الخميس، 22 سبتمبر 2022

NEWS TECHNOLOGIE

(Photo: Misael Moreno/Unsplash)
Five lupus patients who received an experimental cell therapy have officially entered remission, scientists say.

Systemic lupus erythematosus (SLE), an autoimmune disease that ranges from mild to life-threatening, has historically lacked a cure. The disease involves one’s own antibodies attacking bodily tissues, resulting in inflammation and damage to various organs. Although most SLE patients are able to live happy and otherwise healthy lives by mitigating their symptoms, doing so can be tiring and cumbersome. Others experience such significant damage to their internal organs that they endure kidney failure, cardiovascular disease, and other medical phenomena that can result in early death. This range of experiences has understandably caused anxiety for many SLE patients, but a revised cell therapy out of Germany suggests it won’t always be this way.

The treatment, called CAR-T cell therapy, has previously been used to treat cancer but rarely to fight autoimmune diseases. Scientists from Friedrich Alexander University Erlangen-Nuremberg and Universitätsklinikum Erlangen took T cells, a type of white blood cell, from five SLE patients and genetically engineered them to find and kill B cells, which produce antibodies. The engineered T cells successfully killed off each patient’s B cells, thus preventing further autoimmune deterioration.

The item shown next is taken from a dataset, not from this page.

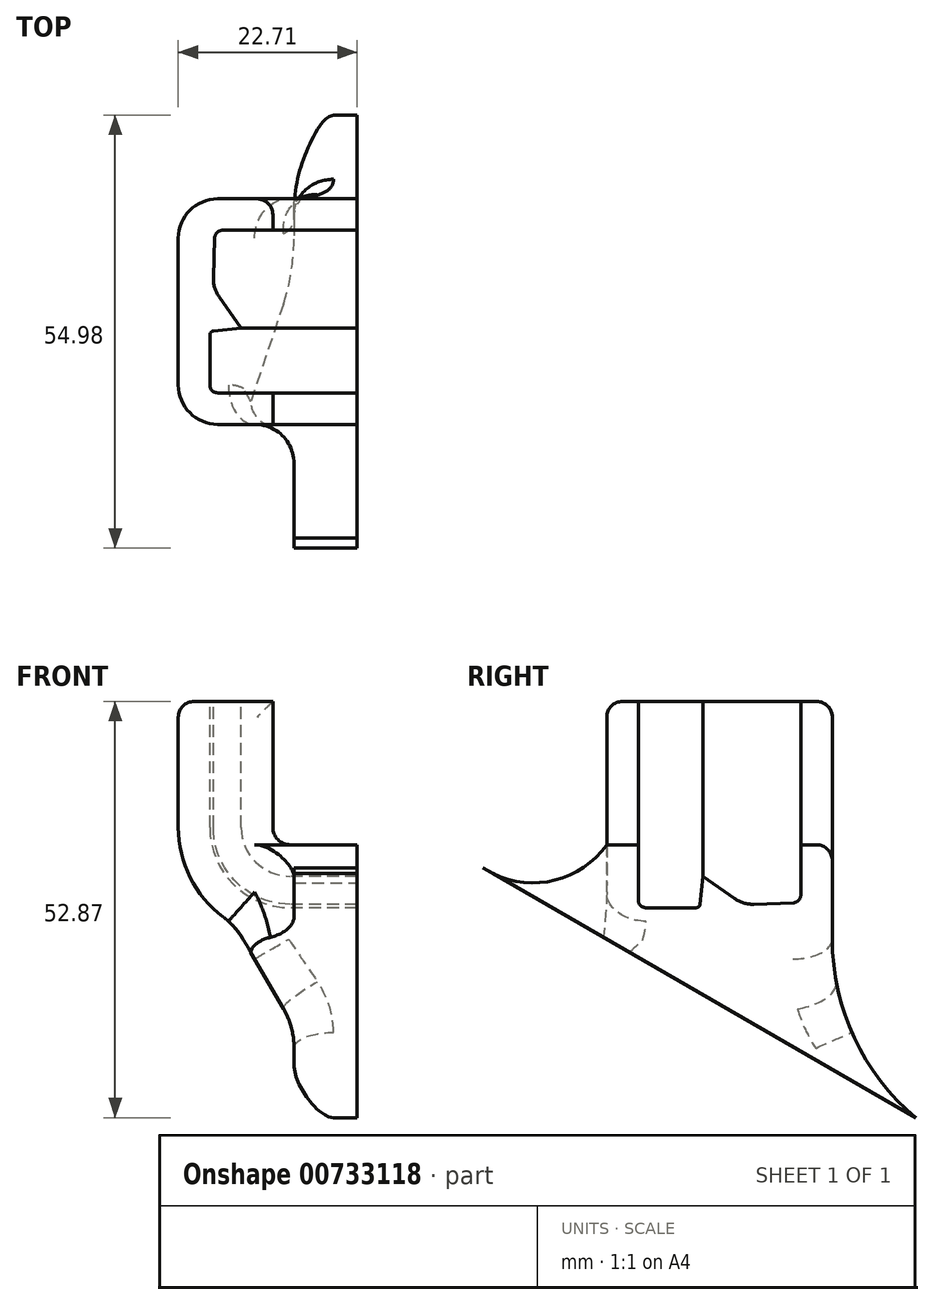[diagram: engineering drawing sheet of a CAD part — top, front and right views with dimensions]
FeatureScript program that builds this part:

A healthy human T cell. (Image: NIAID, NIH/Wikimedia Commons)

But B cells are vital to the immune system’s function; without them, bodies wouldn’t be able to fight off viruses and infections. Over a few months, the patients’ bone marrow produced more B cells. These B cells didn’t recognize healthy tissue as a disease risk, meaning they left the patients’ healthy cells alone. The scientists had performed what they now refer to as an “immune reset.”

Their first patient, treated in early 2021, has now been SLE-free for a year and a half. The other four patients have been in remission for six to 12 months. The scientists plan on continuing to monitor their success over a longer period of time, as well as test CAR-T cell therapy on a larger cohort of SLE patients. It could be the case that people with more severe or late-stage SLE won’t find the same success with CAR-T cell therapy as others might. Nonetheless, their experiment offers a bit of promise for many people with an otherwise arduous disease.